_Given problem:_
From the judicial review decision below, print word for word the passage between "Alberto Giuseppe Ferraro" and "(IRPA, s 25).", inclusive.

_Document section:_

Alberto Giuseppe Ferraro seeks judicial review of the decision denying his
requests for a temporary resident permit (Immigration and Refugee Protection
Act, SC 2001, c 27, s 24 [IRPA]) and for humanitarian and
compassionate consideration (H&C) to overcome inadmissibility for serious
criminality (IRPA, s 25).
[2]
Mr.
Ferraro is a citizen of Ecuador, who immigrated to
Canada when he was nine years old and has lived in Canada continuously
ever since. His family lives in Canada, including his four
children
and a stepson,
his widowed father, his sister, his aunts, uncles and cousins. At present, he
lives with his sick father and his current common-law wife, his stepson and their
new baby (Savannah). He is the
owner of two luxury car businesses in Toronto, one of which was
opened in February 2009. He has been very successful in his business matters
and in one of the written submissions submitted on his behalf, his counsel
describes him as financially secure.
[3]
Mr.
Ferraro pled guilty to two counts of trafficking a controlled substance and
possession of stolen property under $5,000 in September 2001. He received
concurrent three-year sentences and was released after seven months on
accelerated parole. A deportation order was issued against him in 2002.
[4]
Since
then, Mr. Ferraro has been the subject of various charges (in 2003, 2007 and
2009) related to drugs
which had all been either stayed or withdrawn by the time the decision under
review was rendered.

_Dataset extract:_
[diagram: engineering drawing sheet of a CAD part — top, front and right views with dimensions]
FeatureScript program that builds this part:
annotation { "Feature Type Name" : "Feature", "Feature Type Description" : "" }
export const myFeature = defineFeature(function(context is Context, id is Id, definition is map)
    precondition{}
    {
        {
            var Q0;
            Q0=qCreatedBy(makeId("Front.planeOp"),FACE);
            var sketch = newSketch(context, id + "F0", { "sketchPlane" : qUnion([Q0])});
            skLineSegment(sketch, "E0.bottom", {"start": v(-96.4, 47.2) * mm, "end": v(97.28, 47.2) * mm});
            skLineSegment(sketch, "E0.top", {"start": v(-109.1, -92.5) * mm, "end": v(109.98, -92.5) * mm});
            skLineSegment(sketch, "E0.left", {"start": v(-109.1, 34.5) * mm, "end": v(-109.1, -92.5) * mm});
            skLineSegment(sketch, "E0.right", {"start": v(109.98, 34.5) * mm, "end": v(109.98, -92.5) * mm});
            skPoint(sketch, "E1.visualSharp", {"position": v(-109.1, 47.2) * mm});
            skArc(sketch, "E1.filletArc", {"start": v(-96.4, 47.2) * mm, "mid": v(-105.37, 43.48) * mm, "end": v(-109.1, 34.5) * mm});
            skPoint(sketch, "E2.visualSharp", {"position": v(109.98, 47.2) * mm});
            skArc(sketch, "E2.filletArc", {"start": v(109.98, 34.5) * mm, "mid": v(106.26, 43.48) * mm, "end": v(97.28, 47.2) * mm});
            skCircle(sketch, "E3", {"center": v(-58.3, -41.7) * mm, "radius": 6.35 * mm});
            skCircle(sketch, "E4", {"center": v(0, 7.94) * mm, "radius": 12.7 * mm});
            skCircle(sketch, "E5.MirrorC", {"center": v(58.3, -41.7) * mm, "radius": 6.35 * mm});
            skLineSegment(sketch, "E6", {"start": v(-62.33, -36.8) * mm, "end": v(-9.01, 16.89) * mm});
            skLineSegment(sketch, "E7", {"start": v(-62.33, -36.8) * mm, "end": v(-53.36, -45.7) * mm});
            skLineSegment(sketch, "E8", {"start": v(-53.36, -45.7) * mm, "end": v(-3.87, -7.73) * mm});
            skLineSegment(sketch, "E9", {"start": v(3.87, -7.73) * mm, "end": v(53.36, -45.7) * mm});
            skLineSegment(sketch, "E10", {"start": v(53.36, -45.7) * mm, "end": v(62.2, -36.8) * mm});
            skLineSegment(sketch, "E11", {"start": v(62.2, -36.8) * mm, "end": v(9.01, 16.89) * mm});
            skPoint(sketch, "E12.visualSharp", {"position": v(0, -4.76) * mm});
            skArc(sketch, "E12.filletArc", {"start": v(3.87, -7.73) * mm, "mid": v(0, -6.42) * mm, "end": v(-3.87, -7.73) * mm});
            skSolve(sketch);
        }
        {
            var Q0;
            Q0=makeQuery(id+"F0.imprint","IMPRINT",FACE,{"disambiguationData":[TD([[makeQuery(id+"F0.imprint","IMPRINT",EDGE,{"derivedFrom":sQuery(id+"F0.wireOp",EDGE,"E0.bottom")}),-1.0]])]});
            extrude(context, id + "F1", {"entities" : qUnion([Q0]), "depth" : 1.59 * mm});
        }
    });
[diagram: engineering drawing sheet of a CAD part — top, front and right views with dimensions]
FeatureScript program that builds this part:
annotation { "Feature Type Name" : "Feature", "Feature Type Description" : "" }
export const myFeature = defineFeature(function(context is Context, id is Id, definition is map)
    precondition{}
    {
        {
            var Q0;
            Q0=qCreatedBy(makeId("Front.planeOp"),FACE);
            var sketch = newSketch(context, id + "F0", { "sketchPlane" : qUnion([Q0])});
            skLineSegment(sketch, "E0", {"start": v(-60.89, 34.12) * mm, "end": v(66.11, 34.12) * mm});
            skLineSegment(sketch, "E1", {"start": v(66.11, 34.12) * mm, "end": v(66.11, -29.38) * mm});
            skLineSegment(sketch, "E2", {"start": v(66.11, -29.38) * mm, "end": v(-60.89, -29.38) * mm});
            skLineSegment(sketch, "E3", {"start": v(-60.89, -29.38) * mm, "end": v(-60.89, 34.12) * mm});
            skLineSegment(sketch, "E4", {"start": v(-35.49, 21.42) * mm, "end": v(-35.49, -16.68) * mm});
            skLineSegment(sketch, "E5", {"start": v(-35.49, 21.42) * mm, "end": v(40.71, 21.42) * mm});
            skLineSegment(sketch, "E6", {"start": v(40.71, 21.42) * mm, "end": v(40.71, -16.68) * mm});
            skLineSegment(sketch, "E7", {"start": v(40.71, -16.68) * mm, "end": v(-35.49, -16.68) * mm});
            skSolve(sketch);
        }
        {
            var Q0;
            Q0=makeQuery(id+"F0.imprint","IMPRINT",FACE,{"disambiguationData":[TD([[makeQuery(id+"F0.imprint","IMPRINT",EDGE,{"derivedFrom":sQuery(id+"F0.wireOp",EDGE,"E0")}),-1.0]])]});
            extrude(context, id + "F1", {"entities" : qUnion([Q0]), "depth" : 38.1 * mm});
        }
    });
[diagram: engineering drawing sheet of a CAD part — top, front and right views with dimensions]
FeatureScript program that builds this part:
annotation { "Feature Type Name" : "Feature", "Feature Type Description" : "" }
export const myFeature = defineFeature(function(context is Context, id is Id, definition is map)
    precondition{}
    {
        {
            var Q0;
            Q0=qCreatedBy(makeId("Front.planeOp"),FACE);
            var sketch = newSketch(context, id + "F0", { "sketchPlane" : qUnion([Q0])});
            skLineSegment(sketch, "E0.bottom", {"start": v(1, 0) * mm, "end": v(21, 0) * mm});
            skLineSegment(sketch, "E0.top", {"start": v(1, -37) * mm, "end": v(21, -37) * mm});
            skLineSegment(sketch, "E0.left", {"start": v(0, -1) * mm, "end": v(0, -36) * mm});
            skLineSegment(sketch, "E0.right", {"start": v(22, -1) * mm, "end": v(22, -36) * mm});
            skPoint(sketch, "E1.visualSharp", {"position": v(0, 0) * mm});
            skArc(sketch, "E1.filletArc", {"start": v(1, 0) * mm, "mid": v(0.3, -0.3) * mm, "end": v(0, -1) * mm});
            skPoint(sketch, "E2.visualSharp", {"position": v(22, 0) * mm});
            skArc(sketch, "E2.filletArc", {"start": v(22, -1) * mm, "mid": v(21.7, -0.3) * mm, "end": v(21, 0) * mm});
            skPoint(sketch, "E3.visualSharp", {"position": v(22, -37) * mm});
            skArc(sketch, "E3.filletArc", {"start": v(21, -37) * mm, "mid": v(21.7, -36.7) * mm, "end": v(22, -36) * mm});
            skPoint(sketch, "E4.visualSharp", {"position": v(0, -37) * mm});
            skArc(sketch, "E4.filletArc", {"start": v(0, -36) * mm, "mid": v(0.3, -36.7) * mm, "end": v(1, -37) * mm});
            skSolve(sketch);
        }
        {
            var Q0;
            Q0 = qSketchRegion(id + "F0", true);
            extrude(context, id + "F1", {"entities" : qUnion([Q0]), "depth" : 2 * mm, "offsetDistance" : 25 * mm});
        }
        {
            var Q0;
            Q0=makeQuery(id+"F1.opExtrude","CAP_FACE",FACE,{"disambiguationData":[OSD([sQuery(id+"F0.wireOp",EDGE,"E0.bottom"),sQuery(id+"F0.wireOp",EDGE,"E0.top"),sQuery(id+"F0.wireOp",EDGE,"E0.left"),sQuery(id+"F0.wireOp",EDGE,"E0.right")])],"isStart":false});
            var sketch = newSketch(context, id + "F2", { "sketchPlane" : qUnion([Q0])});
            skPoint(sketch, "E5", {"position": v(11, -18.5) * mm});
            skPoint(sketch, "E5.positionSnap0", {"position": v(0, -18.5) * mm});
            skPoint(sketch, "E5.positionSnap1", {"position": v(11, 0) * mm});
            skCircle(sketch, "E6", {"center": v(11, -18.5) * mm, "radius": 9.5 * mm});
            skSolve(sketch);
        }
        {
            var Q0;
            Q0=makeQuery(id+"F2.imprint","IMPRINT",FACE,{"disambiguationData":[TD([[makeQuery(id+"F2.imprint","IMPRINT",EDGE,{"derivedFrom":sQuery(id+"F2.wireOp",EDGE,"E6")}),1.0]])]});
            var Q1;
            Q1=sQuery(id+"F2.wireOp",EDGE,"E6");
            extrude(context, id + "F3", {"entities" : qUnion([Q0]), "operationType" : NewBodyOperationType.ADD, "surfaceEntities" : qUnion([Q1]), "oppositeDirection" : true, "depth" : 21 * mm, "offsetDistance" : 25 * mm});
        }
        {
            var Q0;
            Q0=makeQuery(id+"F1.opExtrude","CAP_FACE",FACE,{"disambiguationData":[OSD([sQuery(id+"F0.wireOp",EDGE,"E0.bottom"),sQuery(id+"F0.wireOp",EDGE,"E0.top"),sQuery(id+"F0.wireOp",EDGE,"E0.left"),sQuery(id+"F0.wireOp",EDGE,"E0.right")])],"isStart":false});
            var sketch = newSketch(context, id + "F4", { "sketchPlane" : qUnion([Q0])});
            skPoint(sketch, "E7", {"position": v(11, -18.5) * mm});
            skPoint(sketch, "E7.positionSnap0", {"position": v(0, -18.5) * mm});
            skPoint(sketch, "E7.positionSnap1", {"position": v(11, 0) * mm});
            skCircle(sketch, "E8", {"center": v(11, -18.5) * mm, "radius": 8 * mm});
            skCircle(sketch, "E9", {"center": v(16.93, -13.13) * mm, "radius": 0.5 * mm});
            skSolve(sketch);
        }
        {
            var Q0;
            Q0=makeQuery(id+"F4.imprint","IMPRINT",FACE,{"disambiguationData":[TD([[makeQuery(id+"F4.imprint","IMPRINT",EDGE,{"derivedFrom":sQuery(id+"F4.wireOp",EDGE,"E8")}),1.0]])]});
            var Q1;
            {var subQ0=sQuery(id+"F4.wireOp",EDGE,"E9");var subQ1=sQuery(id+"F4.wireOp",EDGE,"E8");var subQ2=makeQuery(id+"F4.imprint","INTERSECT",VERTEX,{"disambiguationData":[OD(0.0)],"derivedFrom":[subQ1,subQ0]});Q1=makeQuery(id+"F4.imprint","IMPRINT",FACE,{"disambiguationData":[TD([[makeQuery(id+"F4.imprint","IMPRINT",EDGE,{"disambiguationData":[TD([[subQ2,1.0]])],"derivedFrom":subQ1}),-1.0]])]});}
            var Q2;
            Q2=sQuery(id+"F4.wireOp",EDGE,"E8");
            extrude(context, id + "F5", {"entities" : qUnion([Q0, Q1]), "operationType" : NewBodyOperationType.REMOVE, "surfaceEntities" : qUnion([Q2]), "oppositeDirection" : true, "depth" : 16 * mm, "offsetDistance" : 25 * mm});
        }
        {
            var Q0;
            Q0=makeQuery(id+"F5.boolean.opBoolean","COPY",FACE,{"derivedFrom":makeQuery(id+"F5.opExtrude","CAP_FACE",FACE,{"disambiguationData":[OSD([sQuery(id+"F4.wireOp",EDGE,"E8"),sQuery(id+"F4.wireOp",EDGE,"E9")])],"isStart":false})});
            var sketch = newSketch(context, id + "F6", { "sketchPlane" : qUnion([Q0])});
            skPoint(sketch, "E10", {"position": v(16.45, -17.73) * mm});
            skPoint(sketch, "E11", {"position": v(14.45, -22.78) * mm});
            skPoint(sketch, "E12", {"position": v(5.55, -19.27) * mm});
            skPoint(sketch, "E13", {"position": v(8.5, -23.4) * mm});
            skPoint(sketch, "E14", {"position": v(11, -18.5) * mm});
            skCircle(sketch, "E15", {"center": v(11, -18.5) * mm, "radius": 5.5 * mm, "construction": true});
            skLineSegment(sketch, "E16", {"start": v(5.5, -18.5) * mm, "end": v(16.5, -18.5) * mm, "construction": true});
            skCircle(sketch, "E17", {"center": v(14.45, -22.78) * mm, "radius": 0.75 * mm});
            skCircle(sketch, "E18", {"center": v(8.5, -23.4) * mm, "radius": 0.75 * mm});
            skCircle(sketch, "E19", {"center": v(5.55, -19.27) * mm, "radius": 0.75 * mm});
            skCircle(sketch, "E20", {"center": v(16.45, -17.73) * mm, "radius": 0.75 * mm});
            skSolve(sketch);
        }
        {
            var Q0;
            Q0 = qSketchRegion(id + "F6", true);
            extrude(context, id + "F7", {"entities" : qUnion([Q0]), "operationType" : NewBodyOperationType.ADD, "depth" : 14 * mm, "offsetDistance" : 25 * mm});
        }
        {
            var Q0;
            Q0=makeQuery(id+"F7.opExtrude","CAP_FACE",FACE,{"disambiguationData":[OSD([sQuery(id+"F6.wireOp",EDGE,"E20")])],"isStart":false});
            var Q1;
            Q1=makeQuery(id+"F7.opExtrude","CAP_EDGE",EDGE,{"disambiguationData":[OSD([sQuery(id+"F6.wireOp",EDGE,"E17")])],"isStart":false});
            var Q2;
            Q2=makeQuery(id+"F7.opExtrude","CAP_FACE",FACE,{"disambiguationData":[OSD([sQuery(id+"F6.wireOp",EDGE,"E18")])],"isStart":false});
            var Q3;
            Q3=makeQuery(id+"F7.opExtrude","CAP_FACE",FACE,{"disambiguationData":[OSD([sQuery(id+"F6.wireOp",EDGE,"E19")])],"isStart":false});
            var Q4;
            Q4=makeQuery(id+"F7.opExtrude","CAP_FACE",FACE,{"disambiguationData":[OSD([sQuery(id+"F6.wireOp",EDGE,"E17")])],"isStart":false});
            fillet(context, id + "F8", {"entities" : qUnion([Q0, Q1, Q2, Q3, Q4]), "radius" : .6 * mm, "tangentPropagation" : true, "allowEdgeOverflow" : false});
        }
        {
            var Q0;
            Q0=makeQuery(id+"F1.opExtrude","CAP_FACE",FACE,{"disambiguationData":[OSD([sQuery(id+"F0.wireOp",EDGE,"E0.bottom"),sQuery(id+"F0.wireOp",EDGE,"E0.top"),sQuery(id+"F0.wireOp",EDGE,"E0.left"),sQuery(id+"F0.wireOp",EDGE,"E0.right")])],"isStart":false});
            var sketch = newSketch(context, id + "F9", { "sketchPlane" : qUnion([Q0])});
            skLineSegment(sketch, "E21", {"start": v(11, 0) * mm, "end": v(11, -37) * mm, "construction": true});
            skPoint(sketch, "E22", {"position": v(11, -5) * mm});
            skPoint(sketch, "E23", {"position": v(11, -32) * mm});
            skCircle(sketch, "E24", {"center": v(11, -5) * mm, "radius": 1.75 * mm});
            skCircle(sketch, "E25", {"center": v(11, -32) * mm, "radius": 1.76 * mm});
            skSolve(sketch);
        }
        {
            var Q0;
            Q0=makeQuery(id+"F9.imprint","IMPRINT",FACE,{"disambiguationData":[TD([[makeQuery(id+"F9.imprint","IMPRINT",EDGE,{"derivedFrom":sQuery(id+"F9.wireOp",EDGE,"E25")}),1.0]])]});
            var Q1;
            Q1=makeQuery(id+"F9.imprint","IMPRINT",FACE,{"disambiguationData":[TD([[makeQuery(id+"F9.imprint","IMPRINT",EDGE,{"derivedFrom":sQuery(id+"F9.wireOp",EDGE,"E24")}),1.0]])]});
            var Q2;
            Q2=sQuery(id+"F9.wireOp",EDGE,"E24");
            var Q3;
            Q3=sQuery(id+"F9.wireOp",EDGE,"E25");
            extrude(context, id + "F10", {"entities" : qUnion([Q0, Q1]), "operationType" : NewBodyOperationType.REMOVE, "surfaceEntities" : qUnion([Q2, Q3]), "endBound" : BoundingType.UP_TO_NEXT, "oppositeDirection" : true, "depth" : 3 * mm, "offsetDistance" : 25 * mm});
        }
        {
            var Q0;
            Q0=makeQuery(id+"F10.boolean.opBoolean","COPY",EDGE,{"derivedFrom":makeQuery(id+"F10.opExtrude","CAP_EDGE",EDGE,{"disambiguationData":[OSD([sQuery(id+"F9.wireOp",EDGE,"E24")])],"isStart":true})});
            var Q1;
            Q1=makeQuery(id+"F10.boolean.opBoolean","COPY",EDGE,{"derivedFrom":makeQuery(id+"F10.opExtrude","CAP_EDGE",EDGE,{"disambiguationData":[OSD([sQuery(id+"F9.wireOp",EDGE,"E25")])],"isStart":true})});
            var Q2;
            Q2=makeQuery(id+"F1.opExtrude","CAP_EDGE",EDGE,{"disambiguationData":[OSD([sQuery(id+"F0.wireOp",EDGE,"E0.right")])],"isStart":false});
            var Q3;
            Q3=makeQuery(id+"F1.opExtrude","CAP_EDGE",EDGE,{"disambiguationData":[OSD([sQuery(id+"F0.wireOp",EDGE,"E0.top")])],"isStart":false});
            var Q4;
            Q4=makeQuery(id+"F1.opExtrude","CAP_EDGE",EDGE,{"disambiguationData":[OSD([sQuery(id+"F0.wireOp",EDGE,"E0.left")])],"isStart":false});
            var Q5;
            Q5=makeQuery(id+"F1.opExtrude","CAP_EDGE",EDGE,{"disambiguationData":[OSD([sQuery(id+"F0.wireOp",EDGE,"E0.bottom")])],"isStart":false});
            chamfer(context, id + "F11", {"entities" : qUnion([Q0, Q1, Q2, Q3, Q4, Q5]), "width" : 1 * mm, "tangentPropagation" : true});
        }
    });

_Problem solution:_
Alberto Giuseppe Ferraro seeks judicial review of the decision denying his
requests for a temporary resident permit (Immigration and Refugee Protection
Act, SC 2001, c 27, s 24 [IRPA]) and for humanitarian and
compassionate consideration (H&C) to overcome inadmissibility for serious
criminality (IRPA, s 25).